Perte de souveraineté et soupçons de favoritisme économique
Un autre point majeur de la déclaration concerne la souveraineté territoriale. La CNR affirme que le Gabon aurait perdu le contrôle des îles Mbanié, Cocotiers et Conga, pourtant non mentionnées dans la convention coloniale franco-espagnole de 1900. « Une cession silencieuse du territoire national qui engage la responsabilité politique du chef de l’État », s’est indigné le président de la coalition.
Sur le plan économique, la CNR dénonce « l’octroi répété de marchés de gré à gré, dont les coûts se lèvent à plusieurs dizaines de milliards de francs CFA », sans respect du cadre légal, notamment le décret n°0027/PR/MEPPDD du 17 janvier 2018 et l’arrêté n°08-24-MEP du 23 février 2024. Elle reproche au régime d’attribuer ces marchés « sans véritable enquête de moralité » et en l’absence d’évaluation sérieuse de l’expertise des entreprises concernées.
Une mascarade électorale dénoncée
Le point le plus alarmant pour la CNR reste cependant la « dérive électorale » actuelle, en lien avec l’organisation des législatives et locales de septembre prochain. Le décret présidentiel n°0290/PR/MISD du 7 juillet 2025, fixant la date limite de dépôt des candidatures, est jugé illégal. Boukosso rappelle que « ce décret se heurte aux dispositions de l’article 14 du code électoral » qui n’attribue pas au ministère de l’Intérieur la compétence de réception des dossiers.
Pire encore, la période de révision des listes électorales s’étendant du 14 juillet au 12 août, selon l’arrêté n°05/MISD du 8 juillet 2025, coïncide avec celle des candidatures fixée du 27 juillet au 12 août. Une incohérence grave, selon la CNR : « Comment peut-on accepter que des candidats déposent leurs dossiers alors même que la liste électorale définitive n’est pas encore disponible ? », s’est interrogé Boukosso. Et de conclure : « N’est-ce pas là mettre la charrue avant les bœufs ? »
La coalition soupçonne un mécanisme de manipulation politique : « Identifier les candidats d’abord pour mieux manipuler ensuite la liste électorale ? Voilà ce que nous craignons ». Elle rappelle que lors du putsch d’août 2023, les militaires avaient précisément justifié leur prise de pouvoir par « le désordre lié à l’organisation de l’élection jumelée ». Un an plus tard, la CNR estime que les mêmes erreurs se répètent.
Atteinte à la liberté des avocats et image internationale ternie
La CNR évoque aussi les cas d’« intimidations et séquestrations » dont auraient été victimes Maître Gisèle Nzué Bekalé, avocate inscrite au barreau du Gabon, en violation flagrante de la loi n°11/2021 du 21 décembre 2021 sur la protection des avocats.

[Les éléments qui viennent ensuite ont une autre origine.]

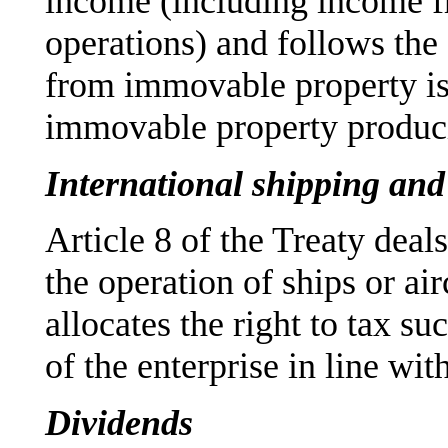
income (including income fr
operations) and follows the
from immovable property is 
immovable property produci
International shipping and 
Article 8 of the Treaty deals
the operation of ships or airc
allocates the right to tax su
of the enterprise in line 
Dividends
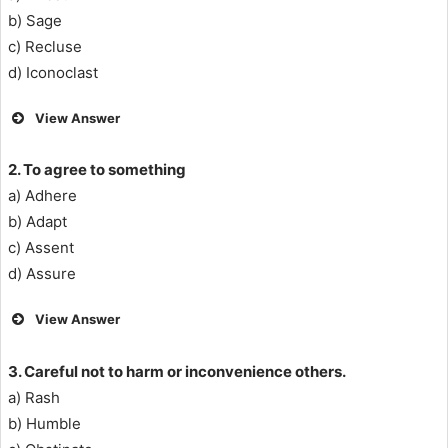
b) Sage
c) Recluse
d) Iconoclast
View Answer
2. To agree to something
a) Adhere
b) Adapt
c) Assent
d) Assure
View Answer
3. Careful not to harm or inconvenience others.
a) Rash
b) Humble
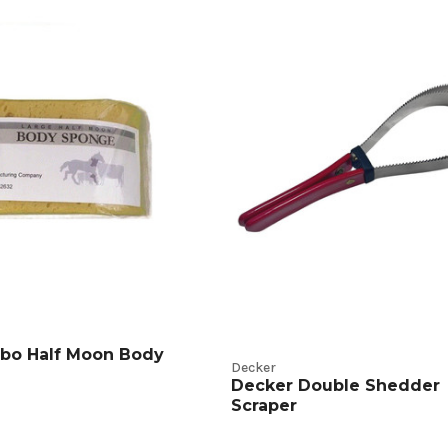
ng
g
t
s
bo Half Moon Body
Decker
Decker Double Shedder
Scraper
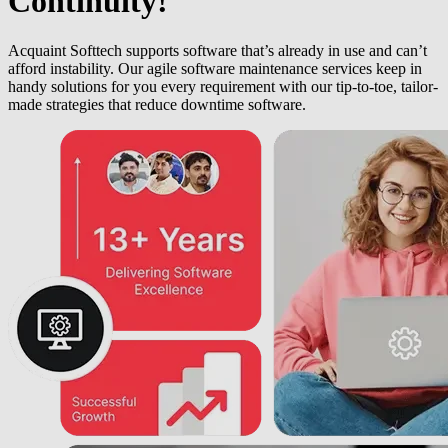
Continuity!
Acquaint Softtech supports software that’s already in use and can’t
afford instability. Our agile software maintenance services keep in
handy solutions for you every requirement with our tip-to-toe, tailor-
made strategies that reduce downtime software.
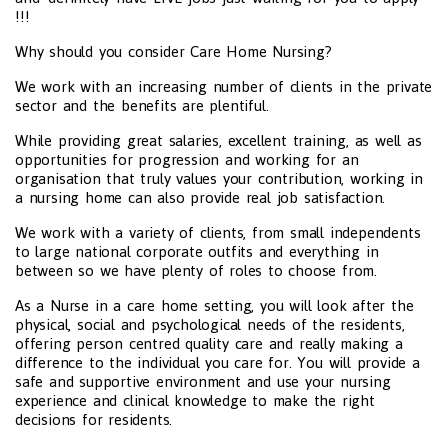
!!!
Why should you consider Care Home Nursing?
We work with an increasing number of clients in the private
sector and the benefits are plentiful.
While providing great salaries, excellent training, as well as
opportunities for progression and working for an
organisation that truly values your contribution, working in
a nursing home can also provide real job satisfaction.
We work with a variety of clients, from small independents
to large national corporate outfits and everything in
between so we have plenty of roles to choose from.
As a Nurse in a care home setting, you will look after the
physical, social and psychological needs of the residents,
offering person centred quality care and really making a
difference to the individual you care for. You will provide a
safe and supportive environment and use your nursing
experience and clinical knowledge to make the right
decisions for residents.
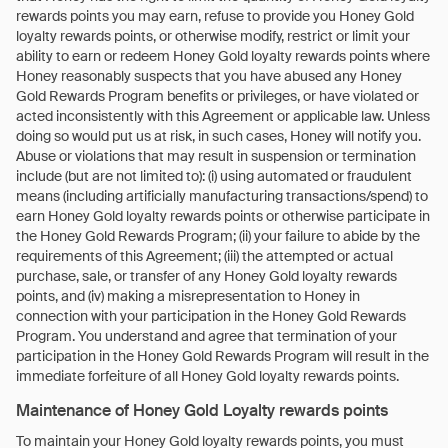
rewards points you may earn, refuse to provide you Honey Gold
loyalty rewards points, or otherwise modify, restrict or limit your
ability to earn or redeem Honey Gold loyalty rewards points where
Honey reasonably suspects that you have abused any Honey
Gold Rewards Program benefits or privileges, or have violated or
acted inconsistently with this Agreement or applicable law. Unless
doing so would put us at risk, in such cases, Honey will notify you.
Abuse or violations that may result in suspension or termination
include (but are not limited to): (i) using automated or fraudulent
means (including artificially manufacturing transactions/spend) to
earn Honey Gold loyalty rewards points or otherwise participate in
the Honey Gold Rewards Program; (ii) your failure to abide by the
requirements of this Agreement; (iii) the attempted or actual
purchase, sale, or transfer of any Honey Gold loyalty rewards
points, and (iv) making a misrepresentation to Honey in
connection with your participation in the Honey Gold Rewards
Program. You understand and agree that termination of your
participation in the Honey Gold Rewards Program will result in the
immediate forfeiture of all Honey Gold loyalty rewards points.
Maintenance of Honey Gold Loyalty rewards points
To maintain your Honey Gold loyalty rewards points, you must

Enfin, la coalition a dénoncé ce qu’elle considère comme « une facétie indigne » : le port, par le président Oligui Nguema, d’une casquette « Make America Great Again » à son retour d’une visite aux États-Unis. Pour Vincent Boulengui Boukosso, « le chef de l’État, garant de la souveraineté du Gabon, est apparu comme un représentant placier de Donald Trump ». Une mise en scène qu’il qualifie de « faute politique grave, contraire à la dignité de la fonction présidentielle ».
Appel solennel à la communauté internationale
Face à ce qu’elle considère comme une montée en puissance de l’autoritarisme, la CNR lance un avertissement à la communauté nationale et internationale : « La Coalition pour la Nouvelle République, dans son rôle de sentinelle, attire l’attention sur les dérives du pouvoir actuel qui font le lit du totalitarisme au Gabon ».
Elle conclut par un appel à la raison : « Les autorités gagneraient à créer, en toute responsabilité et humilité, les conditions de bonne gouvernance des institutions, au lieu de faire étalage chaque fois de suffisance et de frasques déshonorantes ». Cette sortie virulente intervient alors que le climat politique reste tendu à quelques semaines des secondes élections de l’ère post-transition.